As you may have noticed from my net worth reporting, I don't really report liabilities that are accruing such as taxes on a monthly basis. I typically receive a small refund from my income taxes each year so it has been safe to assume the withholdings from my paycheck typically cover any expected tax liabilities.

However, since I rented out my home in the latter half of the year I am losing a significant portion of my tax deductions (mortgage interest /property tax deduction) [for clarification, I will still have these deductions as rental expenses, but they will now be more than offset by the rental income]. Since I didn't change my withholding after I made this change, I have been worried about a growing tax liability.

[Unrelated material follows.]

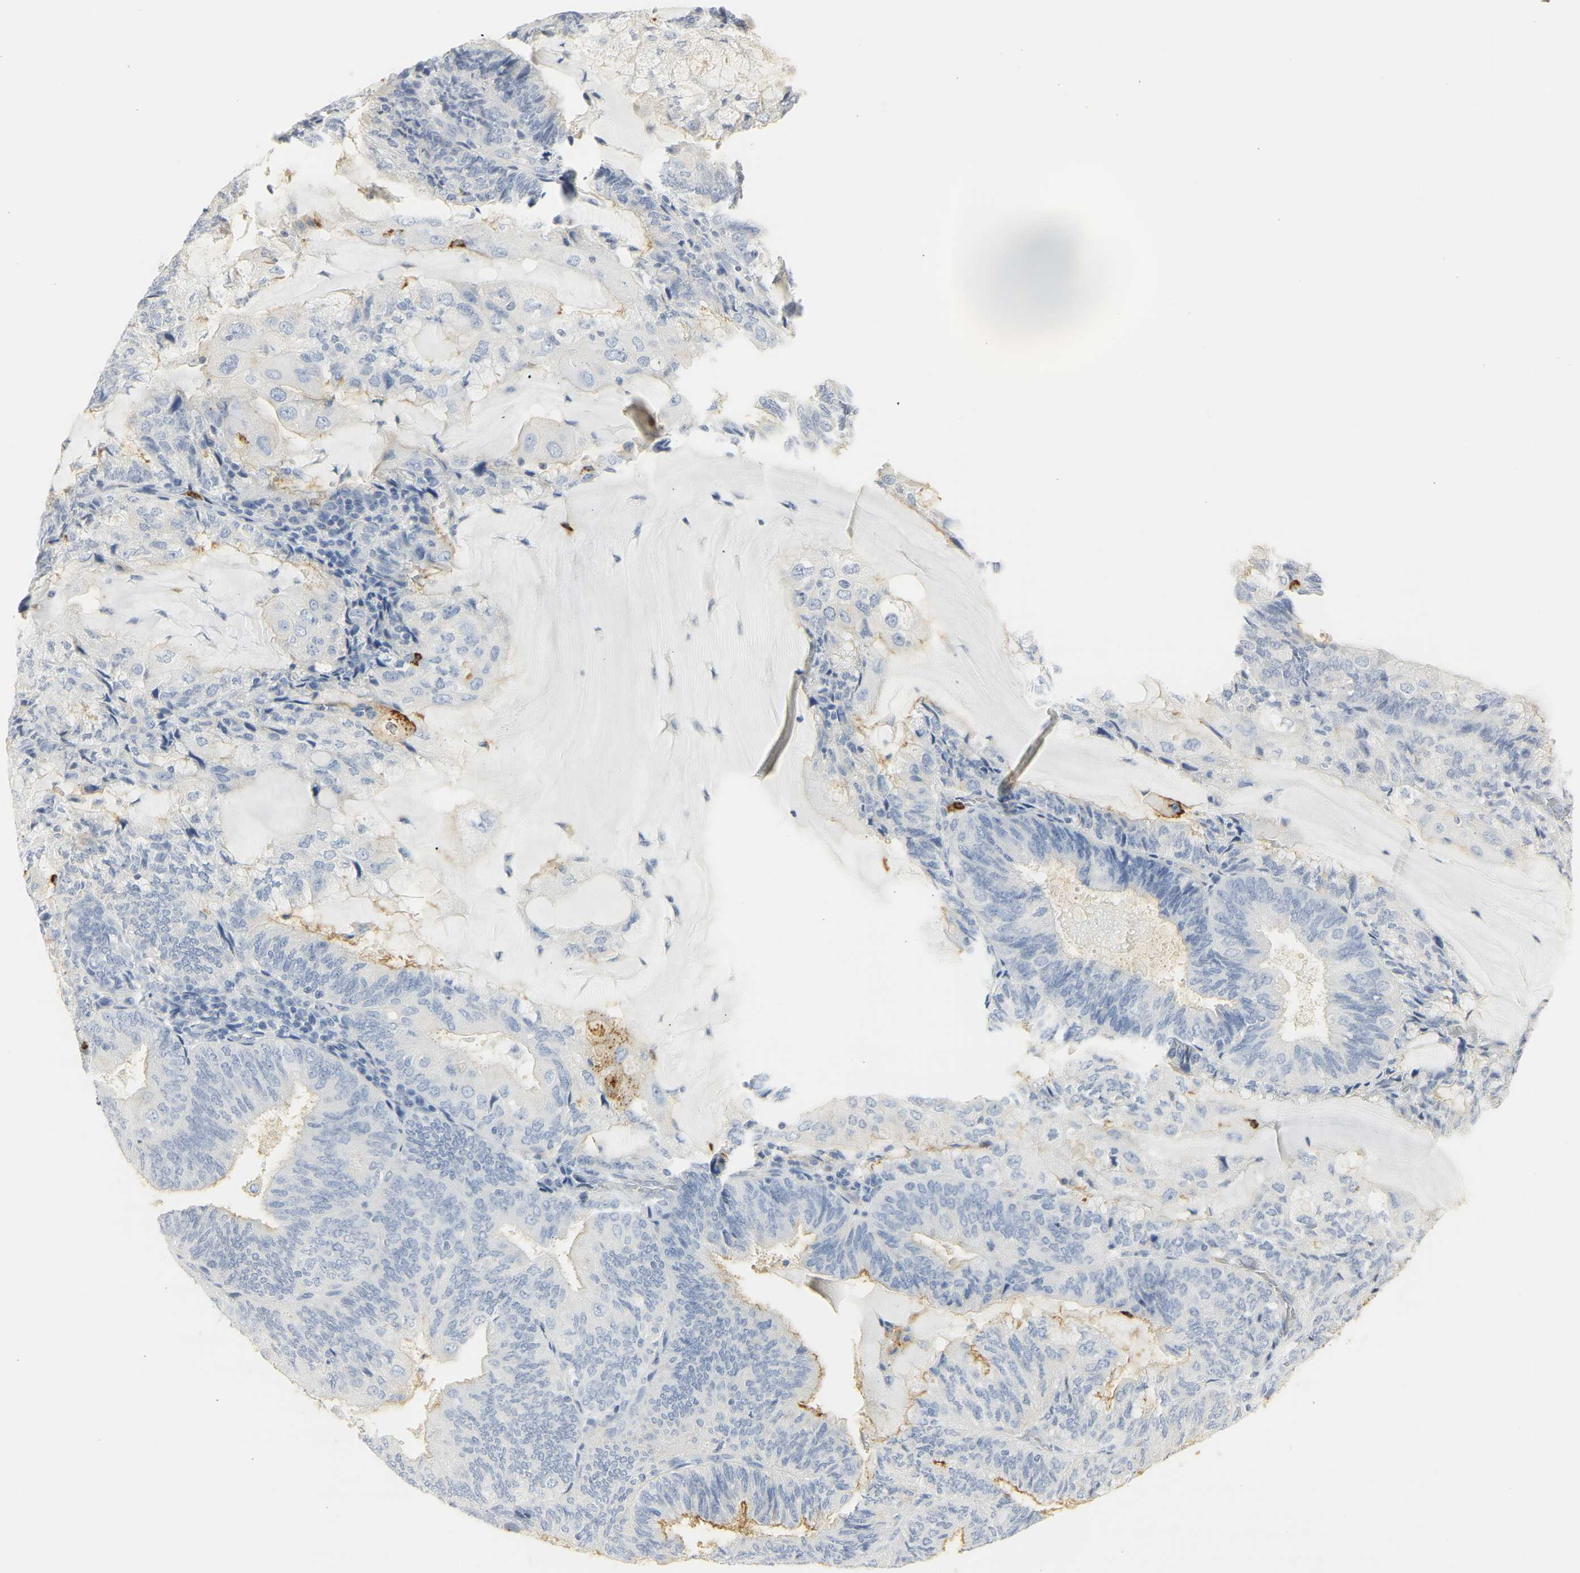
{"staining": {"intensity": "negative", "quantity": "none", "location": "none"}, "tissue": "endometrial cancer", "cell_type": "Tumor cells", "image_type": "cancer", "snomed": [{"axis": "morphology", "description": "Adenocarcinoma, NOS"}, {"axis": "topography", "description": "Endometrium"}], "caption": "DAB immunohistochemical staining of human endometrial cancer (adenocarcinoma) reveals no significant expression in tumor cells. Nuclei are stained in blue.", "gene": "CEACAM5", "patient": {"sex": "female", "age": 81}}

Since it looks like I will hit my net worth goal for the year and it would be a more accurate reflection of my true net worth, I have decided to make an adjustment of $3,000 in tax liability for the month of December on my balance sheet. This liability combined with my current withholdings should adequately cover my estimated tax exposure for the year. Luckily I have a line item for tax liability on my net worth report to easily account for this adjustment.


  • Why will you lose your mortgage intereset deduction?? you shouldnt, also you can depreciate down the value of the building over 27.5 years. Take the assessed value of the building divide by 27.5 and that is how much you can depreciate. you should be saving taxes, not paying more. Hopefully if everything works right you might show a loss on the rental

    By Blogger SLOMONEY, at 11:38 AM  

  • Slomoney - I apologize for the confusion.

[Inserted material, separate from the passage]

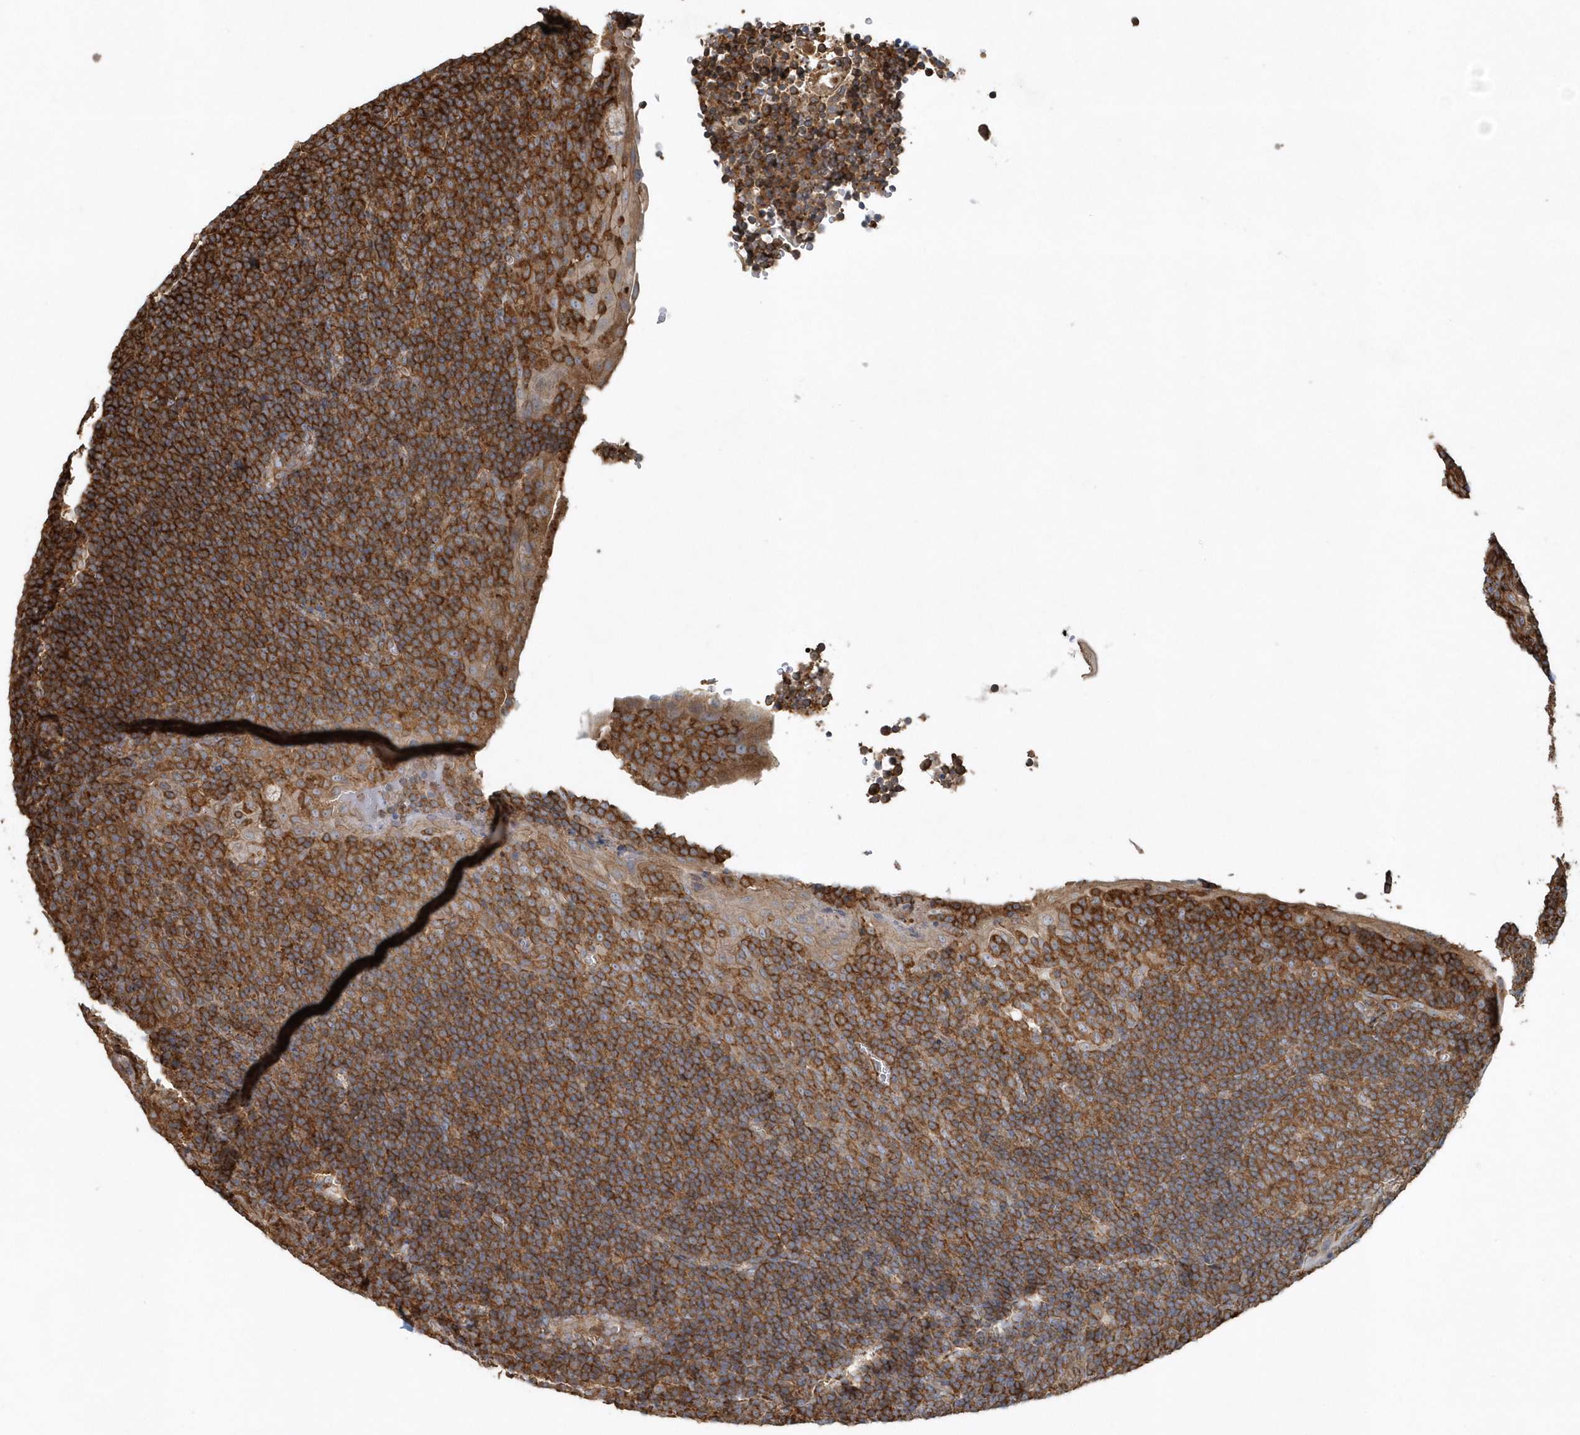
{"staining": {"intensity": "moderate", "quantity": ">75%", "location": "cytoplasmic/membranous"}, "tissue": "tonsil", "cell_type": "Germinal center cells", "image_type": "normal", "snomed": [{"axis": "morphology", "description": "Normal tissue, NOS"}, {"axis": "topography", "description": "Tonsil"}], "caption": "An immunohistochemistry (IHC) micrograph of unremarkable tissue is shown. Protein staining in brown labels moderate cytoplasmic/membranous positivity in tonsil within germinal center cells. (DAB (3,3'-diaminobenzidine) IHC with brightfield microscopy, high magnification).", "gene": "MMUT", "patient": {"sex": "male", "age": 37}}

    The real problem is threefold. My earned income has increased, I am now renting, and the rental property will show a much smaller loss than what I had hoped it would be.

    I recently did an exercise to calculate my rental loss for the year and it turns out that it won't be as big a write off as I initially anticipated (even after depreciation, mortgage interest expenses, maintenance, etc).

    I quickly estimated that the result may be ~$3,000 in additional tax liability.

    By Blogger 2million, at 12:42 PM  

  • Great blog! Alot of detail. I like the accounting mentality of this site. Keep up the value, it's great. Mine is www.journeytoamillion.blogspot.com

    By Blogger Ryanlds, at 1:17 AM  

  • well you need to buy another rental property to get extra depreciation!!!!

    By Blogger Adventures In Money Making, at 4:07 PM  

  • What about your tax deferred retirement accounts (401K, traditional IRA)? $100K in retirement assets may net $75K or less after taxes. The same holds true for brokerage accounts and unrealized capital gains (only a 15% hit, plus whatever the state takes, which can be another 5-10%). Without considering unpaid taxes you may significantly overestimate the money you have left to spend.

    By Anonymous Anonymous, at 10:59 PM  

  • $2M,
    I've really enjoyed reading your blog. Question for you:
    How are you estimating and then doing your taxes?
    By hand?
    Turbotax? The quicken tax wizard?
    In general what are you using to track your cash accounts / cash flow?

    By Blogger makingourway, at 9:46 AM  

  • This year Im using Taxcut (i usually use whatever is cheaper) and I currently use MS Money for my pf software.